Practical rules for Django MiddleWare ordering?

The official documentation is a bit messy: 'before' & 'after' are used for ordering MiddleWare in a tuple, but in some places 'before'&'after' refers to request-response phases. Also, 'should be first/last' are mixed and it's not clear which one to use as 'first'.
I do understand the difference.. however it seems to complicated for a newbie in Django.
Can you suggest some correct ordering for builtin MiddleWare classes (assuming we enable all of them) and — most importantly — explain WHY one goes before/after other ones?
here's the list, with the info from docs I managed to find:
UpdateCacheMiddleware
Before those that modify 'Vary:' SessionMiddleware, GZipMiddleware, LocaleMiddleware
GZipMiddleware
Before any MW that may change or use the response body
After UpdateCacheMiddleware: Modifies 'Vary:'
ConditionalGetMiddleware
Before CommonMiddleware: uses its 'Etag:' header when USE_ETAGS=True
SessionMiddleware
After UpdateCacheMiddleware: Modifies 'Vary:'
Before TransactionMiddleware: we don't need transactions here
LocaleMiddleware, One of the topmost, after SessionMiddleware, CacheMiddleware
After UpdateCacheMiddleware: Modifies 'Vary:'
After SessionMiddleware: uses session data
CommonMiddleware
Before any MW that may change the response (it calculates ETags)
After GZipMiddleware so it won't calculate an E-Tag on gzipped contents
Close to the top: it redirects when APPEND_SLASH or PREPEND_WWW
CsrfViewMiddleware
Before any view middleware that assumes that CSRF attacks have been dealt with
AuthenticationMiddleware
After SessionMiddleware: uses session storage
MessageMiddleware
After SessionMiddleware: can use Session-based storage
XViewMiddleware
TransactionMiddleware
After MWs that use DB: SessionMiddleware (configurable to use DB)
All *CacheMiddleWare is not affected (as an exception: uses own DB cursor)
FetchFromCacheMiddleware
After those those that modify 'Vary:' if uses them to pick a value for cache hash-key
After AuthenticationMiddleware so it's possible to use CACHE_MIDDLEWARE_ANONYMOUS_ONLY
FlatpageFallbackMiddleware
Bottom: last resort
Uses DB, however, is not a problem for TransactionMiddleware (yes?)
RedirectFallbackMiddleware
Bottom: last resort
Uses DB, however, is not a problem for TransactionMiddleware (yes?)
(I will add suggestions to this list to collect all of them in one place)
The most difficult part is that you have to consider both directions at the same time when setting the order.
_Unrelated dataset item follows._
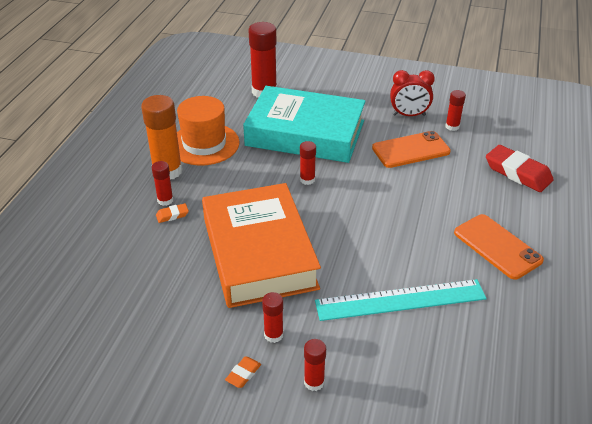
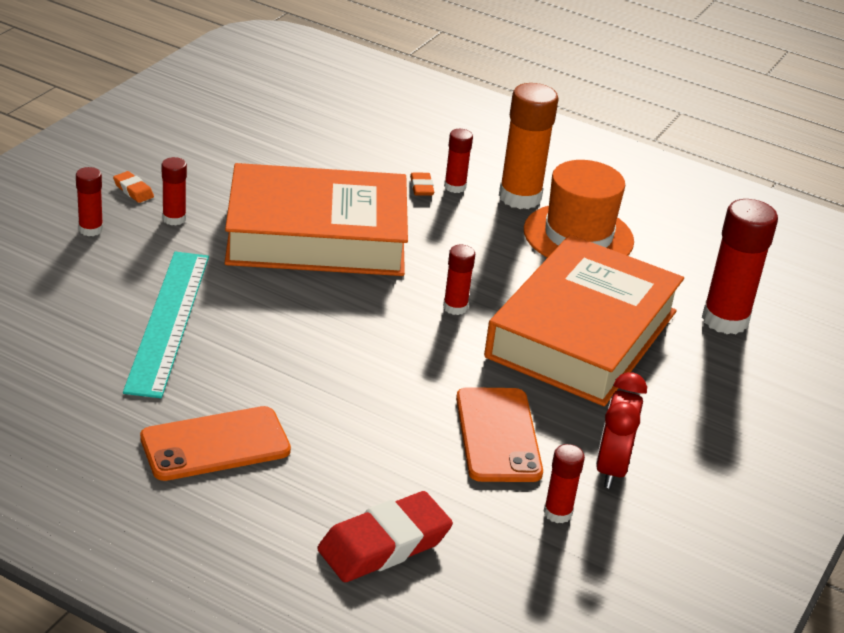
camera: 100 degrees right, 5 degrees down
turquoise book [243,86,366,163] -> orange book [484,235,684,406]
I would say that's a flaw in the design and I personally would opt for a separate request and response middleware order (so you wouldn't need hacks like FetchFromCacheMiddleware and UpdateCacheMiddleware).
But... alas, it's this way right now.
Either way, the idea of it all is that your request passes through the list of middlewares in top-down order for process_request and process_view. And it passes your response through process_response and process_exception in reverse order.
With UpdateCacheMiddleware this means that any middleware that changes the Vary headers in the HTTP request should come before it. If you change the order here than it would be possible for some user to get a cached page for some other user.
How can you find out if the Vary header is changed by a middleware? You can either hope that there are docs available, or simply look at the source. It's usually quite obvious :)
One tip that can save your hair is to put TransactionMiddleware in such place on the list, in which it isn't able to rollback changes commited to the database by other middlewares, which changes should be commited no matter if view raised an exception or not.